# berthoud



## mitgreer (Oct 22, 2003)

how is the coverage up at Berthoud looking?


----------



## twitch (Oct 16, 2003)

Not too shabby. The last day I was up there was Tuesday and it was wind blown with pockets of softer snow. The depth was probably only 8-10 inches, but Wednesday night brought another 8"-10" and I heard it snowed again since then. We've only skiied up high and had to hike out to this point, but after today we'll see how things have improved.


----------



## twitch (Oct 16, 2003)

Some good turns to be had up there. We skiied off of the N. side from the weather station side (Mines). Up top was pretty windblown but coverage was good. Down lower it turned to soft pow turns for about 500 yards to the bottom. We boot packed it back up to the goods a few times so there's a nice path now.

Some others skiied the West side on the NE aspect below the bench.

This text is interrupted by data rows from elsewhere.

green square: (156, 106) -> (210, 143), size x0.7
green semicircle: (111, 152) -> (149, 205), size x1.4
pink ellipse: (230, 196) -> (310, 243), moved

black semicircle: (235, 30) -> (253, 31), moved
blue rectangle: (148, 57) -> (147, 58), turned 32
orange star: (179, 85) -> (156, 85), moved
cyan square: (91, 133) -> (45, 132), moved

Looked like some nice turns too. Both you still have to hike out as the coverage is lacking down below.


----------



## spthomson (Oct 18, 2003)

thanks, twitch, for the info. surprised it was good today still after the warmer temps the last few days and after hearing from someone else that it was pretty variable. nice work finding some goods today. saw some sweet photos though from earlier in the week. what did you find in the way of rocks/stumps/wood/etc.?


----------



## twitch (Oct 16, 2003)

The coverage was actually pretty good. While skiing from the weather station down to the creek drainage (7 mile) there was very little still exposed. It's hard enough up high that you're not breaking through to what's underneath, and down lower along the trees was deep wind loaded powder about knee deep. We boot packed back up the powder and rarely if ever touched ground.

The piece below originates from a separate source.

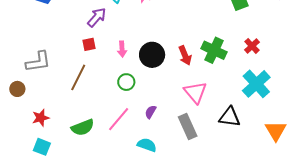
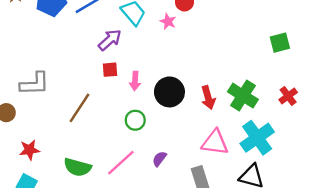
red square: (89, 44) -> (110, 70), moved
cyan cross: (256, 84) -> (257, 138), moved
pink triangle: (195, 92) -> (215, 142), turned -50
green semicircle: (83, 127) -> (77, 167), turned 30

It's still early though and once down low there are plenty of rocks. Most runs you're not skiing to the bottom. Didn't see any stumps but haven't ventured into the trees of yet or skiied that far down.


----------



## spthomson (Oct 18, 2003)

thanks for the addt'l info.

keep me in mind if you're ever looking for another bc partner...or don't mind another tagging along. email is better than posting here...

scott_p_thomson

at

yahoo.com


----------



## mitgreer (Oct 22, 2003)

Thanks for the info. Hopefully we'll get some more this week. Time to start the leg burn.


----------